[Problem details]:
Output every entry exactly as written, skipping any pictures.
◇ ◇ ◇ ◇
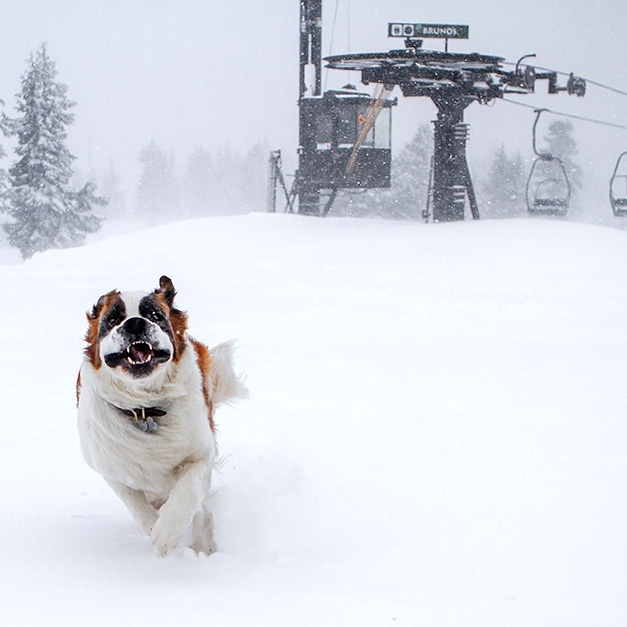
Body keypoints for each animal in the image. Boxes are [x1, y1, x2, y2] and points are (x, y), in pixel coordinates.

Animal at [76, 278, 248, 556]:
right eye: (113, 320)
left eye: (155, 315)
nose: (135, 323)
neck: (145, 409)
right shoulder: (112, 469)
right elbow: (135, 504)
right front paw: (153, 527)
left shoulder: (201, 453)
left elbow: (188, 491)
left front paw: (167, 533)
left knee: (200, 508)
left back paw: (202, 547)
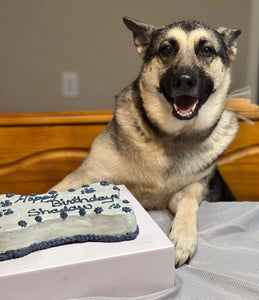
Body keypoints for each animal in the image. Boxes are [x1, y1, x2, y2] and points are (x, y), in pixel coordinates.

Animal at [53, 17, 243, 266]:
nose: (184, 81)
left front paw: (183, 238)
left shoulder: (191, 188)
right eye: (166, 49)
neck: (172, 136)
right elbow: (54, 191)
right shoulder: (84, 176)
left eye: (206, 50)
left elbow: (188, 202)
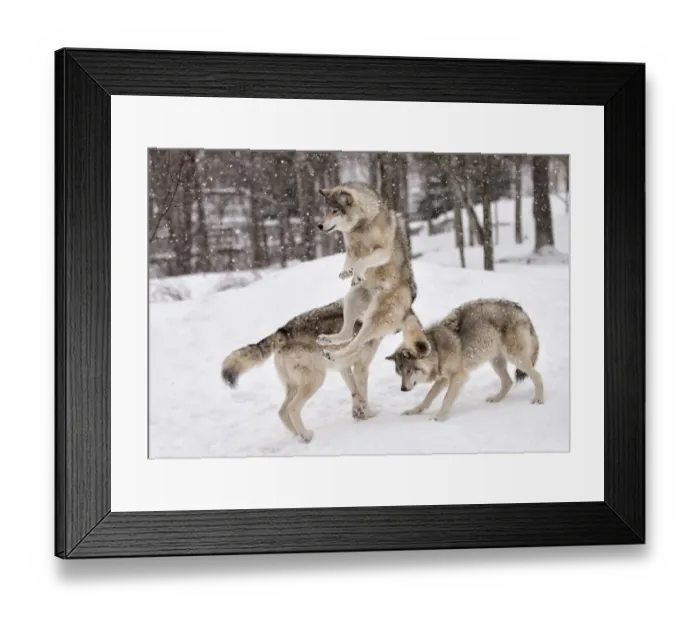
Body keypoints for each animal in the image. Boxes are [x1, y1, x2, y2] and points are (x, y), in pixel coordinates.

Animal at [221, 299, 381, 444]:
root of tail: (283, 331)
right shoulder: (361, 367)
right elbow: (362, 395)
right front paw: (370, 414)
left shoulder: (343, 366)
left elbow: (355, 393)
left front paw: (358, 414)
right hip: (316, 380)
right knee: (292, 408)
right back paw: (306, 435)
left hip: (294, 386)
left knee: (282, 411)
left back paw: (299, 436)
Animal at [315, 182, 426, 363]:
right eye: (325, 211)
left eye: (335, 211)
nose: (319, 225)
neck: (361, 227)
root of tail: (408, 310)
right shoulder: (351, 250)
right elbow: (350, 261)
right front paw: (346, 272)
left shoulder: (382, 252)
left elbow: (362, 262)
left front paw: (356, 274)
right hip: (350, 299)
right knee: (347, 334)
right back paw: (327, 339)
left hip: (372, 321)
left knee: (354, 345)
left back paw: (332, 355)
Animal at [386, 299, 544, 422]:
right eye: (399, 372)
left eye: (409, 371)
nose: (403, 389)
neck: (436, 349)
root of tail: (519, 308)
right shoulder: (443, 378)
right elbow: (428, 397)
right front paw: (414, 411)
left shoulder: (458, 376)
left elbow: (446, 398)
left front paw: (439, 417)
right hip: (496, 362)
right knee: (508, 382)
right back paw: (496, 398)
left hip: (516, 359)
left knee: (537, 375)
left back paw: (538, 399)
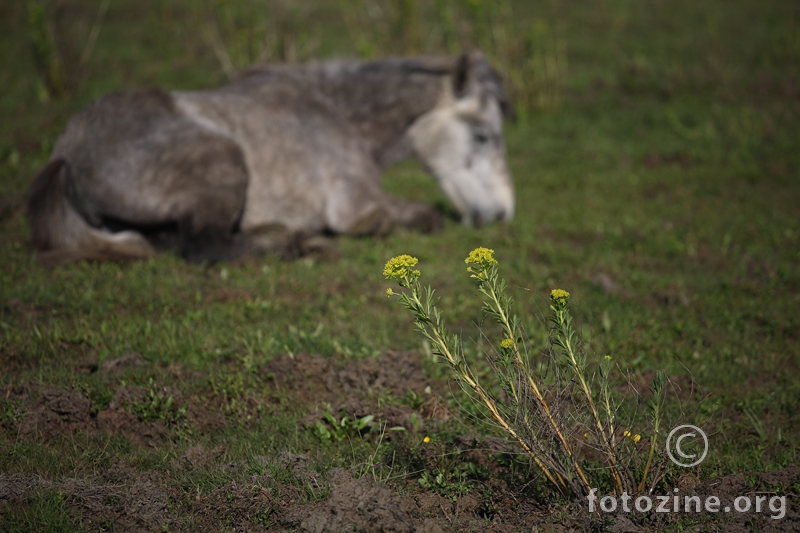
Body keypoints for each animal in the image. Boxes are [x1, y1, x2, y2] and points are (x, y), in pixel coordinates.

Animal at [28, 51, 516, 262]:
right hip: (223, 164)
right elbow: (420, 218)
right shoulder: (356, 204)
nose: (503, 213)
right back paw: (300, 244)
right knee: (206, 247)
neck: (334, 111)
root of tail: (67, 154)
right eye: (483, 135)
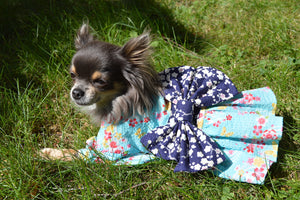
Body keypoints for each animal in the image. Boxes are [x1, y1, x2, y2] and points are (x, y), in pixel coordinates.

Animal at [40, 23, 162, 161]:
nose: (76, 92)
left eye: (100, 81)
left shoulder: (108, 152)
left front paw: (50, 153)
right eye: (72, 75)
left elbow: (74, 153)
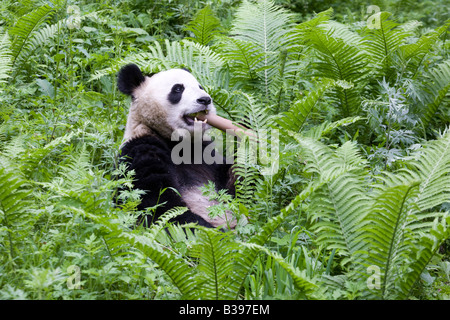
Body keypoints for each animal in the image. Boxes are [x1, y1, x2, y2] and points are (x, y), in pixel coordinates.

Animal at [117, 63, 236, 229]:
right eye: (178, 89)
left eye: (200, 86)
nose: (205, 99)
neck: (177, 140)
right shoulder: (140, 149)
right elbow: (159, 204)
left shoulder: (204, 153)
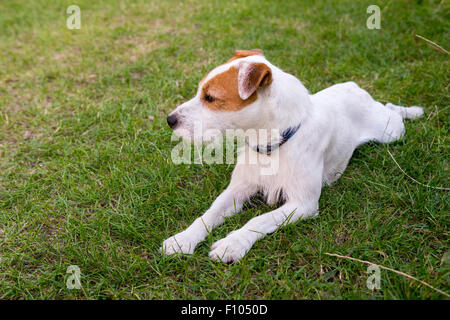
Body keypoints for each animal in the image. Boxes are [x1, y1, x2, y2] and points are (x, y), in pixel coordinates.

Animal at [161, 48, 422, 262]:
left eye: (211, 98)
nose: (170, 120)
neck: (273, 144)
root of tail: (356, 88)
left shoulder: (303, 203)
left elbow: (259, 220)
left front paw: (232, 244)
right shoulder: (237, 190)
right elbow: (208, 214)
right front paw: (183, 239)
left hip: (390, 131)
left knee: (391, 110)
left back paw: (412, 111)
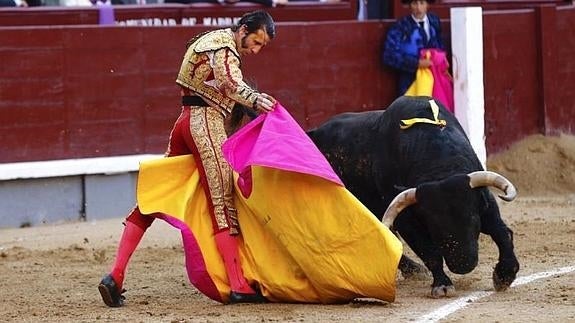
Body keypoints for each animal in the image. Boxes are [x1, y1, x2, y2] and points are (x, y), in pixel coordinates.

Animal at [306, 95, 520, 298]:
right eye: (433, 226)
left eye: (473, 219)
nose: (463, 265)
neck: (440, 167)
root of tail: (314, 132)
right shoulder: (406, 221)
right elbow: (430, 252)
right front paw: (442, 285)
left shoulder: (485, 204)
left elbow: (502, 233)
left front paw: (505, 275)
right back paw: (414, 270)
◇ ◇ ◇ ◇
[The answer]:
Body keypoints for each animal in the image. Boxes are [x1, y1, x2, y2] and points are (x, y), in pixel coordinates.

Animal at [76, 278, 248, 556]:
right eye: (113, 320)
left eye: (155, 315)
nose: (135, 323)
neck: (145, 409)
right shoulder: (112, 469)
right elbow: (135, 504)
right front paw: (153, 527)
left shoulder: (201, 453)
left elbow: (188, 491)
left front paw: (167, 533)
left knee: (200, 508)
left back paw: (202, 547)
Body keypoints for each animal in the image. Boxes are [x1, y1, x2, y2] and points are (x, y), in pixel coordinates.

Animal at [53, 17, 243, 266]:
nose: (184, 81)
left front paw: (183, 238)
left shoulder: (191, 188)
right eye: (166, 49)
neck: (172, 136)
right elbow: (54, 191)
right shoulder: (84, 176)
left eye: (206, 50)
left elbow: (188, 202)
Body keypoints for each animal in the image. Boxes are [x1, y1, x2, y2] and points are (x, y), in pixel coordinates.

Animal at [221, 299, 381, 444]:
root of tail: (283, 331)
right shoulder: (361, 367)
right elbow: (362, 395)
right front paw: (370, 414)
left shoulder: (343, 366)
left elbow: (355, 393)
left front paw: (358, 414)
right hip: (316, 380)
right knee: (292, 408)
right back paw: (306, 435)
left hip: (294, 386)
left knee: (282, 411)
left back paw: (299, 436)
Animal at [315, 182, 426, 363]:
right eye: (325, 211)
left eye: (335, 211)
nose: (319, 225)
neck: (361, 227)
root of tail: (408, 310)
right shoulder: (351, 250)
right elbow: (350, 261)
right front paw: (346, 272)
left shoulder: (382, 252)
left elbow: (362, 262)
left front paw: (356, 274)
right hip: (350, 299)
right knee: (347, 334)
right back paw: (327, 339)
left hip: (372, 321)
left knee: (354, 345)
left back paw: (332, 355)
Animal at [386, 299, 544, 422]:
right eye: (399, 372)
left eye: (409, 371)
nose: (403, 389)
neck: (436, 349)
root of tail: (519, 308)
right shoulder: (443, 378)
right elbow: (428, 397)
right front paw: (414, 411)
left shoulder: (458, 376)
left elbow: (446, 398)
left front paw: (439, 417)
right hip: (496, 362)
right knee: (508, 382)
right back paw: (496, 398)
left hip: (516, 359)
left knee: (537, 375)
left back paw: (538, 399)
Body keypoints for each animal in the image. Boxes are [x1, y1, x2, y2] and points are (x, y), in pixel coordinates.

Animal at [28, 51, 516, 262]:
right hip: (223, 164)
right elbow: (420, 218)
right shoulder: (356, 204)
nose: (503, 213)
right back paw: (300, 244)
right knee: (206, 247)
neck: (334, 111)
root of tail: (67, 154)
right eye: (483, 135)
Body keypoints for each animal in the image. Boxes are [x1, y1, x2, y2] and points are (x, y), in pixel coordinates.

Animal at [40, 23, 162, 161]:
nose: (76, 92)
left eye: (100, 81)
left shoulder: (108, 152)
left front paw: (50, 153)
right eye: (72, 75)
left elbow: (74, 153)
Body keypoints for each animal in the image. Boxes are [x1, y1, x2, y2] and points are (x, y), in pixel coordinates.

Animal at [117, 63, 236, 229]:
right eye: (178, 89)
left eye: (200, 86)
nose: (205, 99)
neck: (177, 140)
right shoulder: (140, 149)
right elbow: (159, 204)
left shoulder: (204, 153)
Body keypoints for each animal in the image. Boxes are [x1, y1, x2, y2] and points are (x, y), in pixel coordinates.

Animal at [161, 48, 422, 262]:
left eye: (211, 98)
nose: (170, 120)
neck: (273, 144)
root of tail: (356, 88)
left shoulder: (303, 203)
left elbow: (259, 220)
left front paw: (232, 244)
right shoulder: (237, 190)
right elbow: (208, 214)
right front paw: (183, 239)
left hip: (390, 131)
left knee: (391, 110)
left back paw: (412, 111)
Body keypoints for each animal in the image. Boxes are [x1, y1, x2, y2] and points are (x, y), in pixel coordinates.

Animal at [306, 95, 520, 298]:
right eye: (433, 226)
left eye: (473, 219)
nose: (463, 265)
neck: (440, 167)
root of tail: (314, 132)
right shoulder: (406, 221)
right elbow: (430, 252)
right front paw: (442, 285)
left shoulder: (485, 204)
left elbow: (502, 233)
left front paw: (505, 275)
right back paw: (414, 270)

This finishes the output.